Ul Haq's career bridged policy practice and theoretical development. His early work as Pakistan's chief economist and later finance minister gave him deep familiarity with the failures of GDP-focused development policy. He observed repeatedly that rising GDP could coexist with worsening human conditions — the phenomenon Sen was simultaneously analyzing in more theoretical terms. The partnership began in the 1970s and intensified when ul Haq moved to the UNDP in the late 1980s.
The creation of the HDI represents ul Haq's greatest policy achievement. Against resistance from development economists committed to GDP-based measurement, he persuaded the UN to adopt a composite index that incorporated life expectancy and education alongside income. His first Human Development Report in 1990 reframed the entire discourse of international development, and subsequent annual reports have continued to operationalize capability theory for policy audiences.
The Sen-ul Haq partnership illustrates how theoretical frameworks become institutional realities. Sen provided the philosophical architecture — the capability approach, the distinction between functionings and capabilities, the critique of utilitarian welfare economics. Ul Haq provided the institutional energy and political skill to translate the framework into measurable indicators and policy documents that governments and international organizations would adopt. Neither alone would have produced the HDI's influence; their complementarity made the framework actionable at scale.

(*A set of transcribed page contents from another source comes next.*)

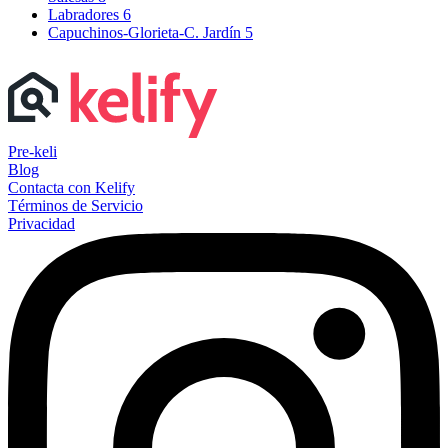
Labradores
6
Capuchinos-Glorieta-C. Jardín
5
Pre-keli
Blog
Contacta con Kelify
Términos de Servicio
Privacidad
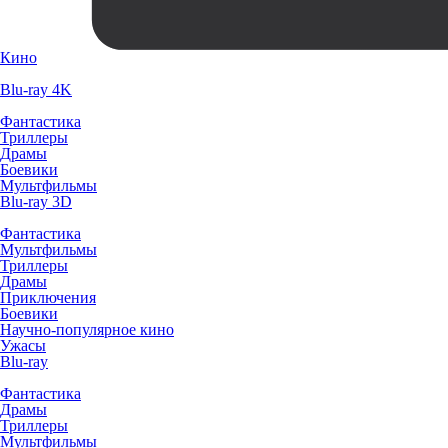
Кино
Blu-ray 4K
Фантастика
Триллеры
Драмы
Боевики
Мультфильмы
Blu-ray 3D
Фантастика
Мультфильмы
Триллеры
Драмы
Приключения
Боевики
Научно-популярное кино
Ужасы
Blu-ray
Фантастика
Драмы
Триллеры
Мультфильмы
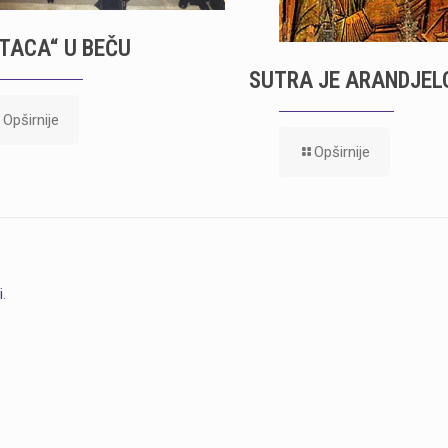
OTACA“ U BEČU
SUTRA JE ARANDJE
Opširnije
Opširnije
i
.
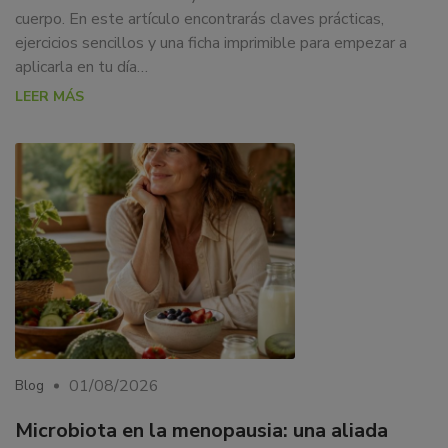
cuerpo. En este artículo encontrarás claves prácticas,
ejercicios sencillos y una ficha imprimible para empezar a
aplicarla en tu día…
LEER MÁS
01/08/2026
Blog
Microbiota en la menopausia: una aliada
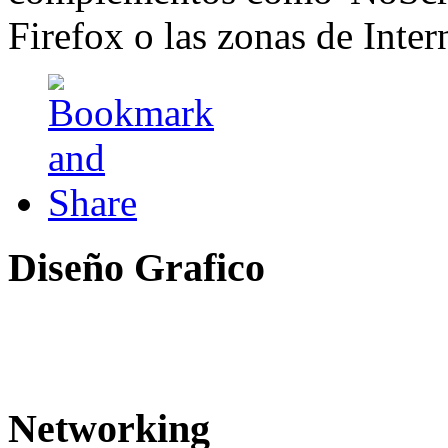
Firefox o las zonas de Inter
Diseño
Grafico
Networking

For the AI context, ul Haq's example offers a specific lesson: capability-sensitive frameworks require both theoretical architects and institutional entrepreneurs. The technical feasibility of capability-sensitive AI evaluation — demonstrated by proposals like the Capability-Coverage Ratio — is not enough. The frameworks will not become institutional realities without advocates who can navigate policy processes, build coalitions, and persuade organizations with different priorities to adopt new evaluative spaces. The question is whether such advocates exist in the current AI governance landscape.
Ul Haq was born in 1934 in Jammu (now in Pakistan), studied at Cambridge and Yale, and served in multiple senior positions at the World Bank, the Pakistani government, and the UNDP before his death in 1998.
Theory into practice. Ul Haq translated Sen's capability framework into operational UN policy.
HDI creation. The 1990 Human Development Index is his most consequential institutional achievement.
Policy bridge. His career demonstrated how theoretical frameworks require institutional advocates to become realities.
Development reframed. The Human Development Reports he initiated reshaped global development discourse.